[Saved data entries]
○ ○ ○ ○ ○
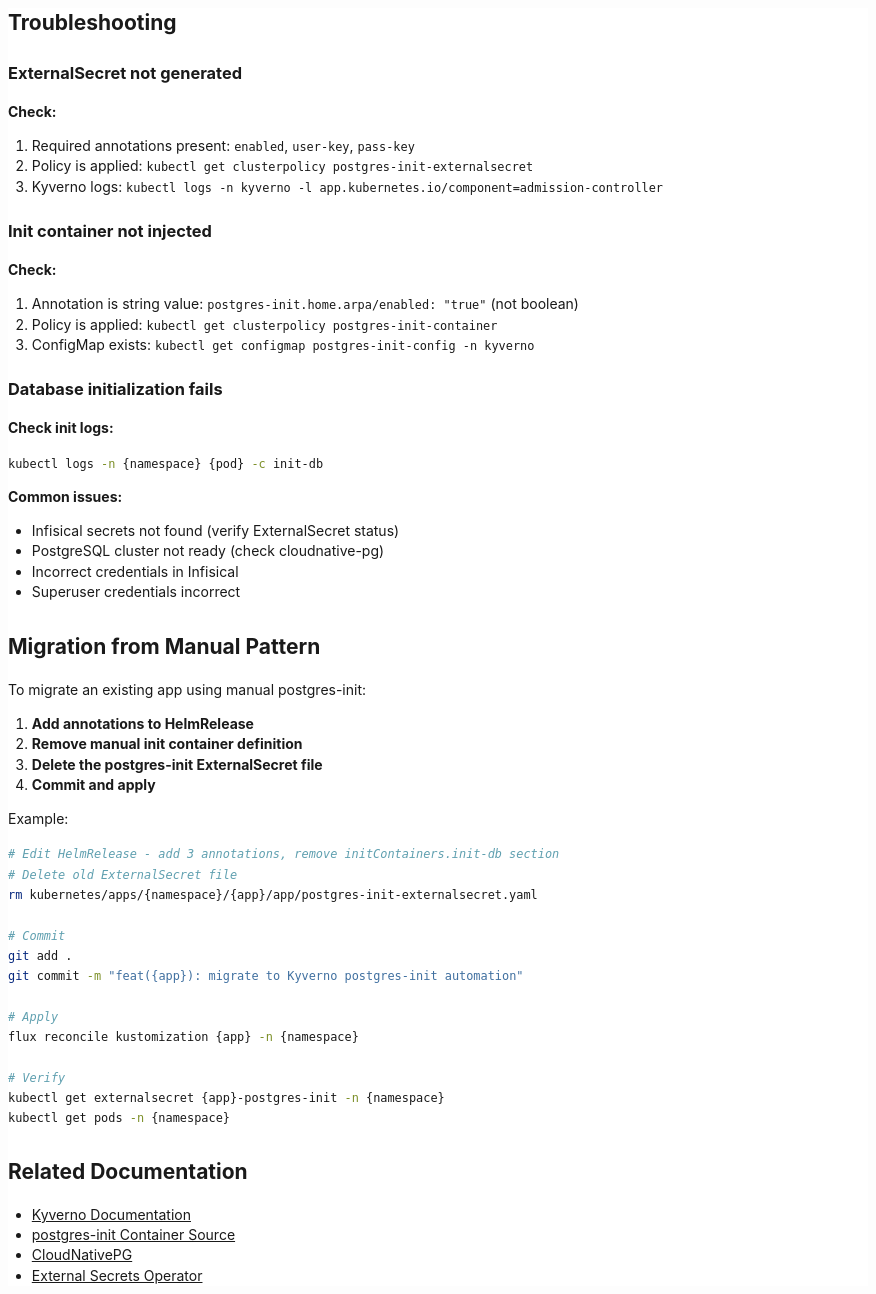 ## Troubleshooting

### ExternalSecret not generated

**Check:**
1. Required annotations present: `enabled`, `user-key`, `pass-key`
2. Policy is applied: `kubectl get clusterpolicy postgres-init-externalsecret`
3. Kyverno logs: `kubectl logs -n kyverno -l app.kubernetes.io/component=admission-controller`

### Init container not injected

**Check:**
1. Annotation is string value: `postgres-init.home.arpa/enabled: "true"` (not boolean)
2. Policy is applied: `kubectl get clusterpolicy postgres-init-container`
3. ConfigMap exists: `kubectl get configmap postgres-init-config -n kyverno`

### Database initialization fails

**Check init logs:**
```bash
kubectl logs -n {namespace} {pod} -c init-db
```

**Common issues:**
- Infisical secrets not found (verify ExternalSecret status)
- PostgreSQL cluster not ready (check cloudnative-pg)
- Incorrect credentials in Infisical
- Superuser credentials incorrect

## Migration from Manual Pattern

To migrate an existing app using manual postgres-init:

1. **Add annotations to HelmRelease**
2. **Remove manual init container definition**
3. **Delete the postgres-init ExternalSecret file**
4. **Commit and apply**

Example:

```bash
# Edit HelmRelease - add 3 annotations, remove initContainers.init-db section
# Delete old ExternalSecret file
rm kubernetes/apps/{namespace}/{app}/app/postgres-init-externalsecret.yaml

# Commit
git add .
git commit -m "feat({app}): migrate to Kyverno postgres-init automation"

# Apply
flux reconcile kustomization {app} -n {namespace}

# Verify
kubectl get externalsecret {app}-postgres-init -n {namespace}
kubectl get pods -n {namespace}
```

## Related Documentation

- [Kyverno Documentation](https://kyverno.io/docs/)
- [postgres-init Container Source](https://github.com/home-operations/containers/tree/main/apps/postgres-init)
- [CloudNativePG](https://cloudnative-pg.io/)
- [External Secrets Operator](https://external-secrets.io/)
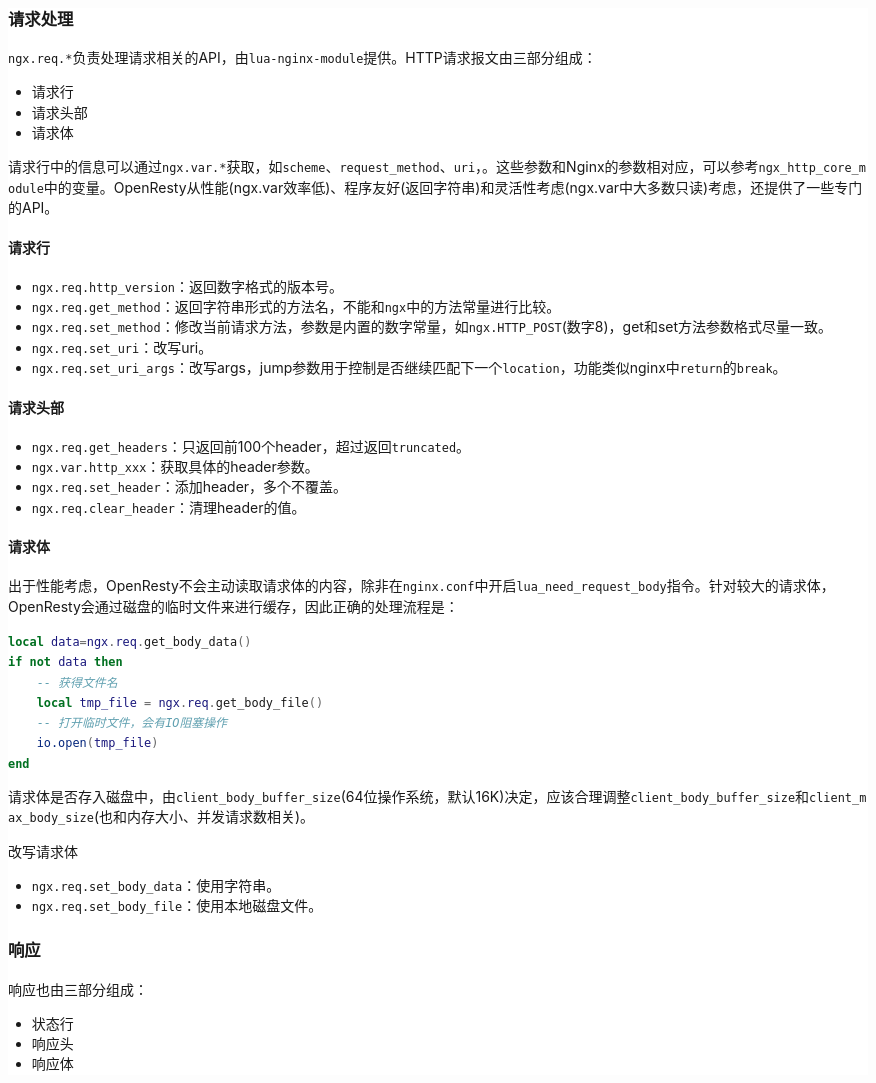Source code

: ### 请求处理

`ngx.req.*`负责处理请求相关的API，由`lua-nginx-module`提供。HTTP请求报文由三部分组成：

- 请求行
- 请求头部
- 请求体

请求行中的信息可以通过`ngx.var.*`获取，如`scheme`、`request_method`、`uri`，。这些参数和Nginx的参数相对应，可以参考`ngx_http_core_module`中的变量。OpenResty从性能(ngx.var效率低)、程序友好(返回字符串)和灵活性考虑(ngx.var中大多数只读)考虑，还提供了一些专门的API。

#### 请求行

- `ngx.req.http_version`：返回数字格式的版本号。
- `ngx.req.get_method`：返回字符串形式的方法名，不能和`ngx`中的方法常量进行比较。
- `ngx.req.set_method`：修改当前请求方法，参数是内置的数字常量，如`ngx.HTTP_POST`(数字8)，get和set方法参数格式尽量一致。
- `ngx.req.set_uri`：改写uri。
- `ngx.req.set_uri_args`：改写args，jump参数用于控制是否继续匹配下一个`location`，功能类似nginx中`return`的`break`。

#### 请求头部

- `ngx.req.get_headers`：只返回前100个header，超过返回`truncated`。
- `ngx.var.http_xxx`：获取具体的header参数。
- `ngx.req.set_header`：添加header，多个不覆盖。
- `ngx.req.clear_header`：清理header的值。

#### 请求体

出于性能考虑，OpenResty不会主动读取请求体的内容，除非在`nginx.conf`中开启`lua_need_request_body`指令。针对较大的请求体，OpenResty会通过磁盘的临时文件来进行缓存，因此正确的处理流程是：

```lua
local data=ngx.req.get_body_data()
if not data then
	-- 获得文件名
    local tmp_file = ngx.req.get_body_file()
    -- 打开临时文件，会有IO阻塞操作
    io.open(tmp_file)
end
```

请求体是否存入磁盘中，由`client_body_buffer_size`(64位操作系统，默认16K)决定，应该合理调整`client_body_buffer_size`和`client_max_body_size`(也和内存大小、并发请求数相关)。

改写请求体

- `ngx.req.set_body_data`：使用字符串。
- `ngx.req.set_body_file`：使用本地磁盘文件。

### 响应

响应也由三部分组成：

- 状态行
- 响应头
- 响应体
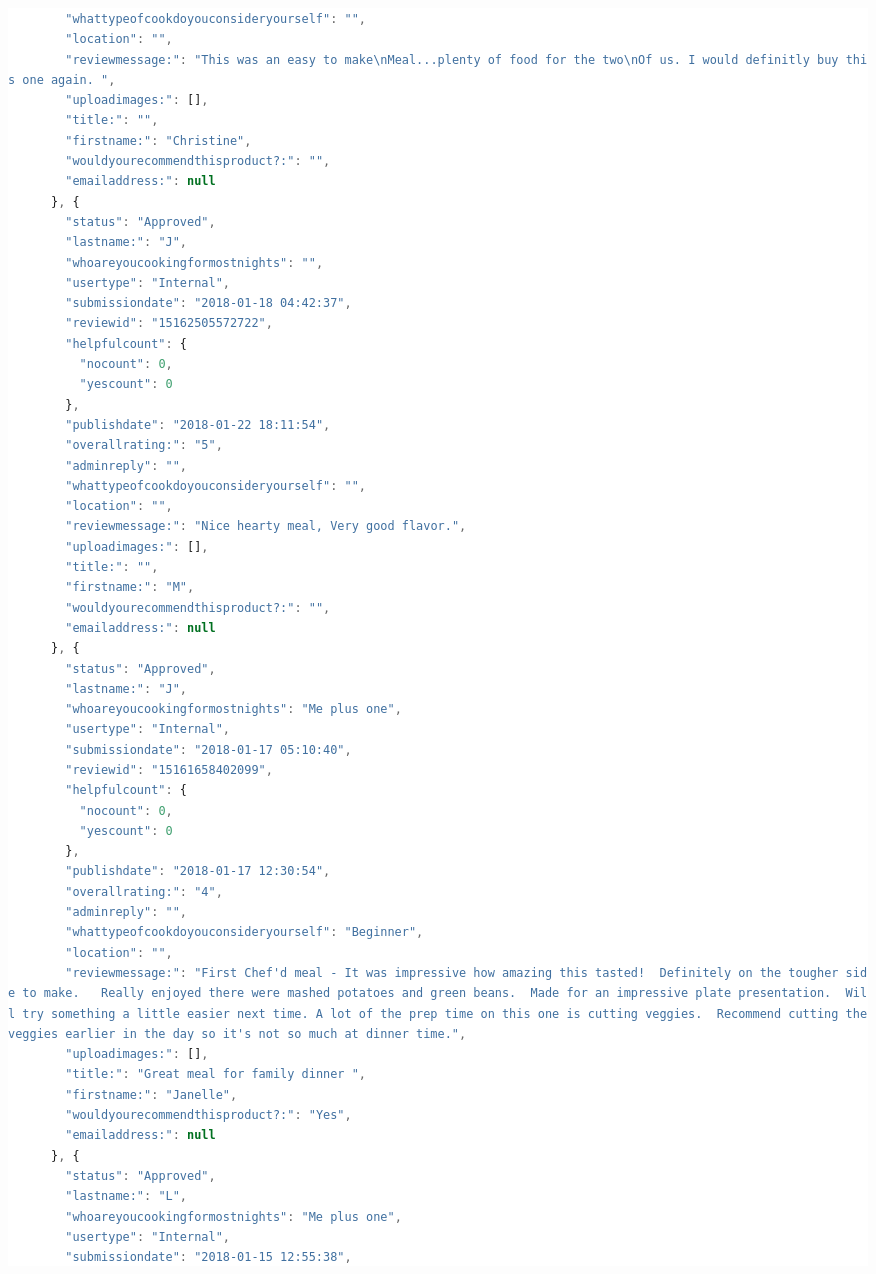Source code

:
   ```javascript
          "whattypeofcookdoyouconsideryourself": "",
          "location": "",
          "reviewmessage:": "This was an easy to make\nMeal...plenty of food for the two\nOf us. I would definitly buy this one again. ",
          "uploadimages:": [],
          "title:": "",
          "firstname:": "Christine",
          "wouldyourecommendthisproduct?:": "",
          "emailaddress:": null
        }, {
          "status": "Approved",
          "lastname:": "J",
          "whoareyoucookingformostnights": "",
          "usertype": "Internal",
          "submissiondate": "2018-01-18 04:42:37",
          "reviewid": "15162505572722",
          "helpfulcount": {
            "nocount": 0,
            "yescount": 0
          },
          "publishdate": "2018-01-22 18:11:54",
          "overallrating:": "5",
          "adminreply": "",
          "whattypeofcookdoyouconsideryourself": "",
          "location": "",
          "reviewmessage:": "Nice hearty meal, Very good flavor.",
          "uploadimages:": [],
          "title:": "",
          "firstname:": "M",
          "wouldyourecommendthisproduct?:": "",
          "emailaddress:": null
        }, {
          "status": "Approved",
          "lastname:": "J",
          "whoareyoucookingformostnights": "Me plus one",
          "usertype": "Internal",
          "submissiondate": "2018-01-17 05:10:40",
          "reviewid": "15161658402099",
          "helpfulcount": {
            "nocount": 0,
            "yescount": 0
          },
          "publishdate": "2018-01-17 12:30:54",
          "overallrating:": "4",
          "adminreply": "",
          "whattypeofcookdoyouconsideryourself": "Beginner",
          "location": "",
          "reviewmessage:": "First Chef'd meal - It was impressive how amazing this tasted!  Definitely on the tougher side to make.   Really enjoyed there were mashed potatoes and green beans.  Made for an impressive plate presentation.  Will try something a little easier next time. A lot of the prep time on this one is cutting veggies.  Recommend cutting the veggies earlier in the day so it's not so much at dinner time.",
          "uploadimages:": [],
          "title:": "Great meal for family dinner ",
          "firstname:": "Janelle",
          "wouldyourecommendthisproduct?:": "Yes",
          "emailaddress:": null
        }, {
          "status": "Approved",
          "lastname:": "L",
          "whoareyoucookingformostnights": "Me plus one",
          "usertype": "Internal",
          "submissiondate": "2018-01-15 12:55:38",
  ```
○ ○ ○ ○ ○
ABOUT THIS TASK >> Pull every line with the word "credentials" from the data.

YOUR RESPONSE >>
- Incorrect credentials in Infisical
- Superuser credentials incorrect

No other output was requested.